▶ _Work order a_: In the records, switch "Course" to "Class" in the lines from the one containing "Overall | Section |" up to and including the one containing "SIOC 203C |". Return only those lines, with everything else left as is.
(Quoted passage begins)
We will train two different models. One cnn will use the written digit training data to predict the label, while the other, an rnn, will use the spoken audio data to do the same. To make our final predictions, we will use the model which exhibits the highest confidence for each guess. We will procede first by training the cnn: 

In [254]:
#import deps

import numpy as np
import pandas as pd
import matplotlib.pyplot as plt
import random
from sklearn.model_selection import train_test_split
import torch
from torch.utils.data import DataLoader, Dataset, TensorDataset
from torchvision import datasets, transforms
import torch.nn as nn
import torch.optim as optim
from tqdm import tqdm
from sklearn.metrics import f1_score

In [255]:
#custom dataset wrapper
class CustomDataset(Dataset):
    def __init__(self, data_file, labels_file=None, is_test=False, RNN=False):
        self.RNN = RNN
        self.data = np.load(data_file)
(Quoted passage ends)
(Data for this task begins)
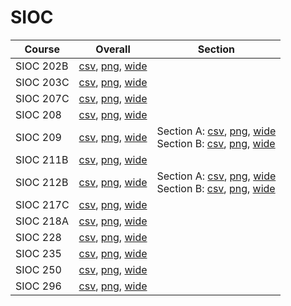 # SIOC

| Course | Overall | Section |
| ------ | ------- | ------- |
| SIOC 202B | [csv](https://github.com/UCSD-Historical-Enrollment-Data/2025Spring/blob/main/overall/SIOC%20202B.csv), [png](https://raw.githubusercontent.com/UCSD-Historical-Enrollment-Data/2025Spring/main/plot_overall/SIOC%20202B.png), [wide](https://raw.githubusercontent.com/UCSD-Historical-Enrollment-Data/2025Spring/main/plot_overall_wide/SIOC%20202B.png) |  |
| SIOC 203C | [csv](https://github.com/UCSD-Historical-Enrollment-Data/2025Spring/blob/main/overall/SIOC%20203C.csv), [png](https://raw.githubusercontent.com/UCSD-Historical-Enrollment-Data/2025Spring/main/plot_overall/SIOC%20203C.png), [wide](https://raw.githubusercontent.com/UCSD-Historical-Enrollment-Data/2025Spring/main/plot_overall_wide/SIOC%20203C.png) |  |
| SIOC 207C | [csv](https://github.com/UCSD-Historical-Enrollment-Data/2025Spring/blob/main/overall/SIOC%20207C.csv), [png](https://raw.githubusercontent.com/UCSD-Historical-Enrollment-Data/2025Spring/main/plot_overall/SIOC%20207C.png), [wide](https://raw.githubusercontent.com/UCSD-Historical-Enrollment-Data/2025Spring/main/plot_overall_wide/SIOC%20207C.png) |  |
| SIOC 208 | [csv](https://github.com/UCSD-Historical-Enrollment-Data/2025Spring/blob/main/overall/SIOC%20208.csv), [png](https://raw.githubusercontent.com/UCSD-Historical-Enrollment-Data/2025Spring/main/plot_overall/SIOC%20208.png), [wide](https://raw.githubusercontent.com/UCSD-Historical-Enrollment-Data/2025Spring/main/plot_overall_wide/SIOC%20208.png) |  |
| SIOC 209 | [csv](https://github.com/UCSD-Historical-Enrollment-Data/2025Spring/blob/main/overall/SIOC%20209.csv), [png](https://raw.githubusercontent.com/UCSD-Historical-Enrollment-Data/2025Spring/main/plot_overall/SIOC%20209.png), [wide](https://raw.githubusercontent.com/UCSD-Historical-Enrollment-Data/2025Spring/main/plot_overall_wide/SIOC%20209.png) | Section A: [csv](https://github.com/UCSD-Historical-Enrollment-Data/2025Spring/blob/main/section/SIOC%20209_A.csv), [png](https://raw.githubusercontent.com/UCSD-Historical-Enrollment-Data/2025Spring/main/plot_section/SIOC%20209_A.png), [wide](https://raw.githubusercontent.com/UCSD-Historical-Enrollment-Data/2025Spring/main/plot_section_wide/SIOC%20209_A.png)<br>Section B: [csv](https://github.com/UCSD-Historical-Enrollment-Data/2025Spring/blob/main/section/SIOC%20209_B.csv), [png](https://raw.githubusercontent.com/UCSD-Historical-Enrollment-Data/2025Spring/main/plot_section/SIOC%20209_B.png), [wide](https://raw.githubusercontent.com/UCSD-Historical-Enrollment-Data/2025Spring/main/plot_section_wide/SIOC%20209_B.png) |
| SIOC 211B | [csv](https://github.com/UCSD-Historical-Enrollment-Data/2025Spring/blob/main/overall/SIOC%20211B.csv), [png](https://raw.githubusercontent.com/UCSD-Historical-Enrollment-Data/2025Spring/main/plot_overall/SIOC%20211B.png), [wide](https://raw.githubusercontent.com/UCSD-Historical-Enrollment-Data/2025Spring/main/plot_overall_wide/SIOC%20211B.png) |  |
| SIOC 212B | [csv](https://github.com/UCSD-Historical-Enrollment-Data/2025Spring/blob/main/overall/SIOC%20212B.csv), [png](https://raw.githubusercontent.com/UCSD-Historical-Enrollment-Data/2025Spring/main/plot_overall/SIOC%20212B.png), [wide](https://raw.githubusercontent.com/UCSD-Historical-Enrollment-Data/2025Spring/main/plot_overall_wide/SIOC%20212B.png) | Section A: [csv](https://github.com/UCSD-Historical-Enrollment-Data/2025Spring/blob/main/section/SIOC%20212B_A.csv), [png](https://raw.githubusercontent.com/UCSD-Historical-Enrollment-Data/2025Spring/main/plot_section/SIOC%20212B_A.png), [wide](https://raw.githubusercontent.com/UCSD-Historical-Enrollment-Data/2025Spring/main/plot_section_wide/SIOC%20212B_A.png)<br>Section B: [csv](https://github.com/UCSD-Historical-Enrollment-Data/2025Spring/blob/main/section/SIOC%20212B_B.csv), [png](https://raw.githubusercontent.com/UCSD-Historical-Enrollment-Data/2025Spring/main/plot_section/SIOC%20212B_B.png), [wide](https://raw.githubusercontent.com/UCSD-Historical-Enrollment-Data/2025Spring/main/plot_section_wide/SIOC%20212B_B.png) |
| SIOC 217C | [csv](https://github.com/UCSD-Historical-Enrollment-Data/2025Spring/blob/main/overall/SIOC%20217C.csv), [png](https://raw.githubusercontent.com/UCSD-Historical-Enrollment-Data/2025Spring/main/plot_overall/SIOC%20217C.png), [wide](https://raw.githubusercontent.com/UCSD-Historical-Enrollment-Data/2025Spring/main/plot_overall_wide/SIOC%20217C.png) |  |
| SIOC 218A | [csv](https://github.com/UCSD-Historical-Enrollment-Data/2025Spring/blob/main/overall/SIOC%20218A.csv), [png](https://raw.githubusercontent.com/UCSD-Historical-Enrollment-Data/2025Spring/main/plot_overall/SIOC%20218A.png), [wide](https://raw.githubusercontent.com/UCSD-Historical-Enrollment-Data/2025Spring/main/plot_overall_wide/SIOC%20218A.png) |  |
| SIOC 228 | [csv](https://github.com/UCSD-Historical-Enrollment-Data/2025Spring/blob/main/overall/SIOC%20228.csv), [png](https://raw.githubusercontent.com/UCSD-Historical-Enrollment-Data/2025Spring/main/plot_overall/SIOC%20228.png), [wide](https://raw.githubusercontent.com/UCSD-Historical-Enrollment-Data/2025Spring/main/plot_overall_wide/SIOC%20228.png) |  |
| SIOC 235 | [csv](https://github.com/UCSD-Historical-Enrollment-Data/2025Spring/blob/main/overall/SIOC%20235.csv), [png](https://raw.githubusercontent.com/UCSD-Historical-Enrollment-Data/2025Spring/main/plot_overall/SIOC%20235.png), [wide](https://raw.githubusercontent.com/UCSD-Historical-Enrollment-Data/2025Spring/main/plot_overall_wide/SIOC%20235.png) |  |
| SIOC 250 | [csv](https://github.com/UCSD-Historical-Enrollment-Data/2025Spring/blob/main/overall/SIOC%20250.csv), [png](https://raw.githubusercontent.com/UCSD-Historical-Enrollment-Data/2025Spring/main/plot_overall/SIOC%20250.png), [wide](https://raw.githubusercontent.com/UCSD-Historical-Enrollment-Data/2025Spring/main/plot_overall_wide/SIOC%20250.png) |  |
| SIOC 296 | [csv](https://github.com/UCSD-Historical-Enrollment-Data/2025Spring/blob/main/overall/SIOC%20296.csv), [png](https://raw.githubusercontent.com/UCSD-Historical-Enrollment-Data/2025Spring/main/plot_overall/SIOC%20296.png), [wide](https://raw.githubusercontent.com/UCSD-Historical-Enrollment-Data/2025Spring/main/plot_overall_wide/SIOC%20296.png) |  |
(Data for this task ends)
▶ _Work order b_: Carry on the notebook for training the digit-prediction models from where it stops.

▶ _Written reply a_:
| Class | Overall | Section |
| ------ | ------- | ------- |
| SIOC 202B | [csv](https://github.com/UCSD-Historical-Enrollment-Data/2025Spring/blob/main/overall/SIOC%20202B.csv), [png](https://raw.githubusercontent.com/UCSD-Historical-Enrollment-Data/2025Spring/main/plot_overall/SIOC%20202B.png), [wide](https://raw.githubusercontent.com/UCSD-Historical-Enrollment-Data/2025Spring/main/plot_overall_wide/SIOC%20202B.png) |  |
| SIOC 203C | [csv](https://github.com/UCSD-Historical-Enrollment-Data/2025Spring/blob/main/overall/SIOC%20203C.csv), [png](https://raw.githubusercontent.com/UCSD-Historical-Enrollment-Data/2025Spring/main/plot_overall/SIOC%20203C.png), [wide](https://raw.githubusercontent.com/UCSD-Historical-Enrollment-Data/2025Spring/main/plot_overall_wide/SIOC%20203C.png) |  |

▶ _Written reply b_:
        if not is_test:
            self.labels = pd.read_csv(labels_file)["label"]
        else:
            self.labels = None
    
    def __len__(self):
        return len(self.data)
    
    def __getitem__(self, idx):
        if self.labels is not None:
            if not self.RNN: 
                sample = {
                    'data': torch.tensor(self.data[idx].reshape(1, 28, 28), dtype=torch.float),
                    'label': torch.tensor(self.labels[idx], dtype=torch.long)
                }
            else: 
                sample = {
                    'data': torch.tensor(self.data[idx], dtype=torch.float),
                    'label': torch.tensor(self.labels[idx], dtype=torch.long)
                }

        else:
            if not self.RNN: 
                sample = {
                    'data': torch.tensor(self.data[idx].reshape(1, 28, 28), dtype=torch.float)
                }
            else: 
                sample = {
                    'data': torch.tensor(self.data[idx], dtype=torch.float),
                }

        return sample


# helper function to retrieve and format data into loaders
def get_data_loaders(data_file, labels_file, batch_size=64, validation_size=0.2, RNN=False):
    dataset = CustomDataset(data_file, labels_file, RNN=RNN)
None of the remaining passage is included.